Work request: Exactly those lines that run from the one containing "It's no exaggeration" through the last line of the entries below should be printed, and no others.

Data for analysis:
* * *
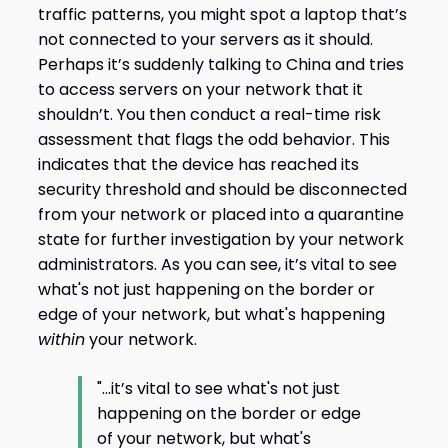
traffic patterns, you might spot a laptop that’s
not connected to your servers as it should.
Perhaps it’s suddenly talking to China and tries
to access servers on your network that it
shouldn’t. You then conduct a real-time risk
assessment that flags the odd behavior. This
indicates that the device has reached its
security threshold and should be disconnected
from your network or placed into a quarantine
state for further investigation by your network
administrators. As you can see, it’s vital to see
what's not just happening on the border or
edge of your network, but what's happening
within
your network.
"...it’s vital to see what's not just
happening on the border or edge
of your network, but what's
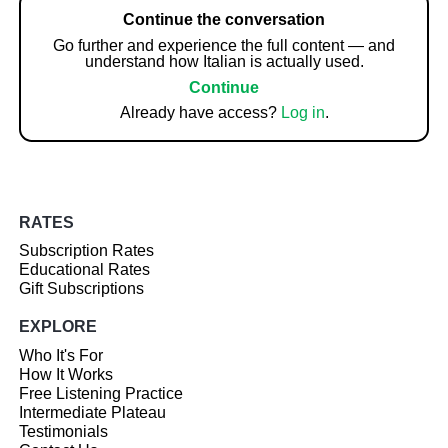
Continue the conversation
Go further and experience the full content — and
understand how Italian is actually used.
Continue
Already have access?
Log in
.
RATES
Subscription Rates
Educational Rates
Gift Subscriptions
EXPLORE
Who It's For
How It Works
Free Listening Practice
Intermediate Plateau
Testimonials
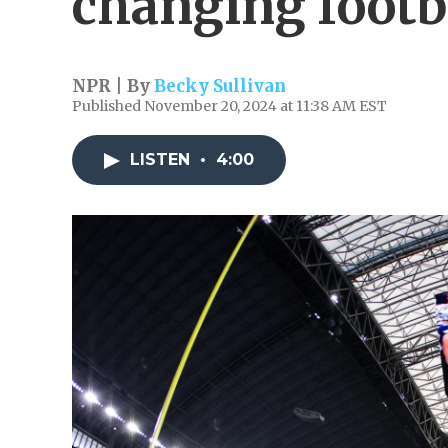
changing footb
NPR | By
Becky Sullivan
Published November 20, 2024 at 11:38 AM EST
LISTEN
•
4:00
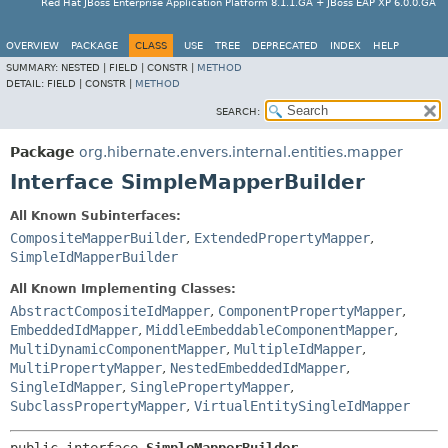
Red Hat JBoss Enterprise Application Platform 8.1.1.GA + JBoss EAP XP 6.0.0.GA
OVERVIEW
PACKAGE
CLASS
USE
TREE
DEPRECATED
INDEX
HELP
SUMMARY:
NESTED |
FIELD |
CONSTR |
METHOD
DETAIL:
FIELD |
CONSTR |
METHOD
SEARCH:
Package
org.hibernate.envers.internal.entities.mapper
Interface SimpleMapperBuilder
All Known Subinterfaces:
CompositeMapperBuilder
,
ExtendedPropertyMapper
,
SimpleIdMapperBuilder
All Known Implementing Classes:
AbstractCompositeIdMapper
,
ComponentPropertyMapper
,
EmbeddedIdMapper
,
MiddleEmbeddableComponentMapper
,
MultiDynamicComponentMapper
,
MultipleIdMapper
,
MultiPropertyMapper
,
NestedEmbeddedIdMapper
,
SingleIdMapper
,
SinglePropertyMapper
,
SubclassPropertyMapper
,
VirtualEntitySingleIdMapper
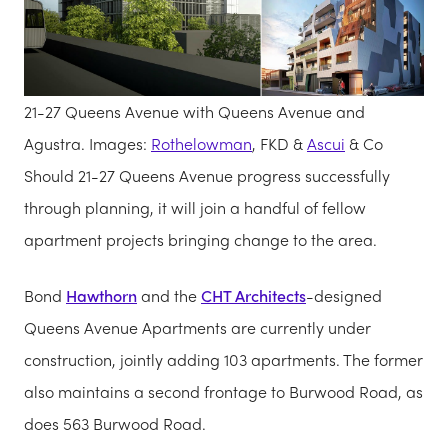
21-27 Queens Avenue with Queens Avenue and
Agustra. Images:
Rothelowman
, FKD &
Ascui
& Co
Should 21-27 Queens Avenue progress successfully
through planning, it will join a handful of fellow
apartment projects bringing change to the area.
Bond
Hawthorn
and the
CHT Architects
-designed
Queens Avenue Apartments are currently under
construction, jointly adding 103 apartments. The former
also maintains a second frontage to Burwood Road, as
does 563 Burwood Road.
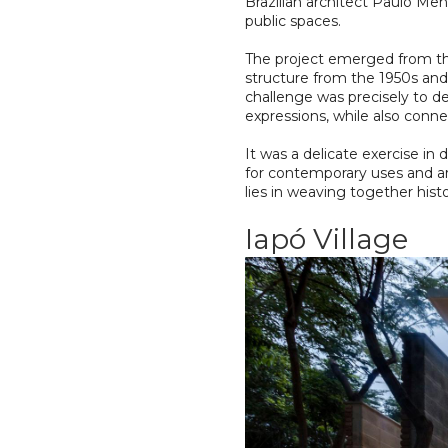
Brazilian architect Paulo Men
public spaces.
The project emerged from the
structure from the 1950s and
challenge was precisely to d
expressions, while also conne
It was a delicate exercise i
for contemporary uses and art
lies in weaving together hist
Iapó Village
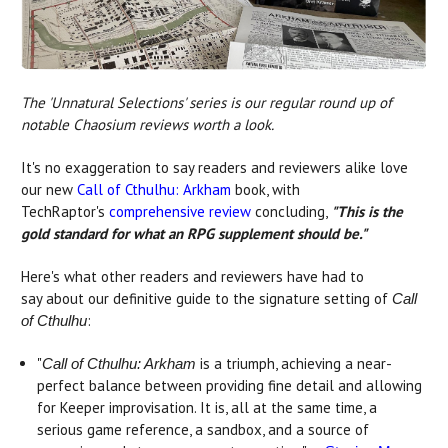
The 'Unnatural Selections' series is our regular round up of
notable Chaosium reviews worth a look.
It's no exaggeration to say readers and reviewers alike love
our new
Call of Cthulhu: Arkham
book, with
TechRaptor's
comprehensive review
concluding,
"
This is the
gold standard for what an RPG supplement should be."
Here's what other readers and reviewers have had to
say about our definitive guide to the signature setting of
Call
:
of Cthulhu
"
is a triumph, achieving a near-
Call of Cthulhu: Arkham
perfect balance between providing fine detail and allowing
for Keeper improvisation. It is, all at the same time, a
serious game reference, a sandbox, and a source of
* * *
Expected answer:
It's no exaggeration to say readers and reviewers alike love
our new
Call of Cthulhu: Arkham
book, with
TechRaptor's
comprehensive review
concluding,
"
This is the
gold standard for what an RPG supplement should be."
Here's what other readers and reviewers have had to
say about our definitive guide to the signature setting of
Call
:
of Cthulhu
"
is a triumph, achieving a near-
Call of Cthulhu: Arkham
perfect balance between providing fine detail and allowing
for Keeper improvisation. It is, all at the same time, a
serious game reference, a sandbox, and a source of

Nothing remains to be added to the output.